“Dear,” she said, slipping an arm about her friend, “you are regretting having taken my advice, aren’t you?”
They were in the bedroom which they shared, removing their tams and sweaters when, to Merry’s surprise and grief, Jane threw herself down on the bed and sobbed as though her heart would break. “Oh, I can’t bear the humiliation of it all! How I wish we could leave for the East today, this very minute. While I am here, I may meet Jean Sawyer, and if he looks at me scornfully, as of course he will, I would rather be dead, honestly I would!”
Merry indeed regretted that she had asked Jane to send the letter which was causing her so much unhappiness. “Try to forget about it, Janey, just for today,” she implored, “while we are celebrating your eighteenth birthday.” Then an inspiration came to her and she asked: “What would your mother have done if she had had a sorrow that would sadden others if they knew about it?”
Jane sat up on the side of the bed, and, after glancing at the miniature on the table near, she turned and looked thoughtfully out of the wide window and into the sun-shimmering valley. Merry wondered what her reply would be. A moment later she knew, for Jane sprang up and after kissing the golden-haired girl impulsively, she caught her by the hand, saying: “I’m going out to the brook to wash my face in that clear, cold water, just as Dan and I did the first day that we came.

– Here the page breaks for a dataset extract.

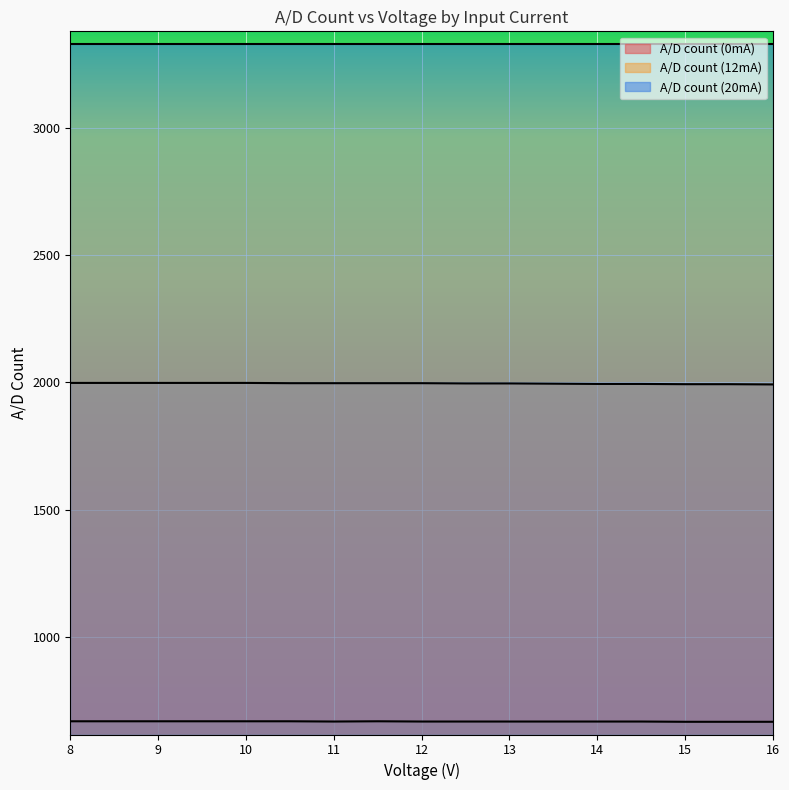

Where does the A/D count (0mA) series first go above 666?

8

And I’ll try to wash away all selfish grievings and to think, if I can, only of the happiness of the guests at my birthday party. That’s what my mother would have done. I am so glad that Dan told me that we can choose a model or an ideal and carve our own characters like it and I’m grateful to you for having recalled it to me, because, for the moment, I had forgotten.” The girls took their towels and hand in hand they skipped around to the brook. Jane knelt by the big boulder and splashed the cold spring water over her tear-stained eyes. When she looked up her wet cheeks were rosy. And later, when they had gone back to the bedroom to complete their preparations for the party, Merry begged Jane to wear a wine-colored dress which was especially becoming to her. It was of soft, clinging crepe de chine and had a deep collar of Irish crochet. Then they went into the living-room to await the coming of their guest. Merry, whose dainty blue summer dress made her lovely eyes the color of a June sky, sat smiling admiringly at her friend. “Jane,” she said, “you are wonderful. But there is just one more touch needed to make you look a bit more partified. I will get it.”
Springing up, Merry went into their bedroom, took from her suitcase a box which contained a beautiful scarlet rose with satin and velvet petals. This she pinned into Jane’s soft, dark hair just above her left ear. Standing off to note the effect, Merry declared that her friend was certainly the most beautiful girl she had ever seen. A short month before Jane would have considered this praise her just due, but, so greatly had she changed, her reply was given in entire sincerity: “I may be the most beautiful to you, because you love me, but Meg Heger is really the more beautiful.” Before Merry could reply, there was an excited shouting without. Both girls leaped to the open door. They saw Meg Heger riding on her spotted pony, while Dan on the big brown mare was at her side, but they were conversing quietly. The halloos came from the brook. Turning to look in that direction, the girls saw Julie, Bob and Gerald racing toward them as fast as they could over the rocky way, and it was quite evident that they were all very much excited. “I wonder what they have seen?” Jane said.
Before the children and Bob could reach the cabin, Meg and Dan had climbed the stairway and had been greeted by the two girls.
The trapper’s daughter wore a simply fashioned Scotch plaid gingham dress in which many colors were mingled.
They all turned toward the brook when the three, who were racing toward them, neared.
“What, ho!” Dan called gayly, and Jane noted that never before had she seen in her brother’s face an expression of such radiant happiness. “Did you three see a bear? It never will do for us to go back East without having at least sighted a grizzly.”
To the surprise of the four who awaited them, the newcomers became suddenly embarrassed, and even Bob acted as though he hardly knew what to say, which was quite unusual in so straightforward and impulsive a lad.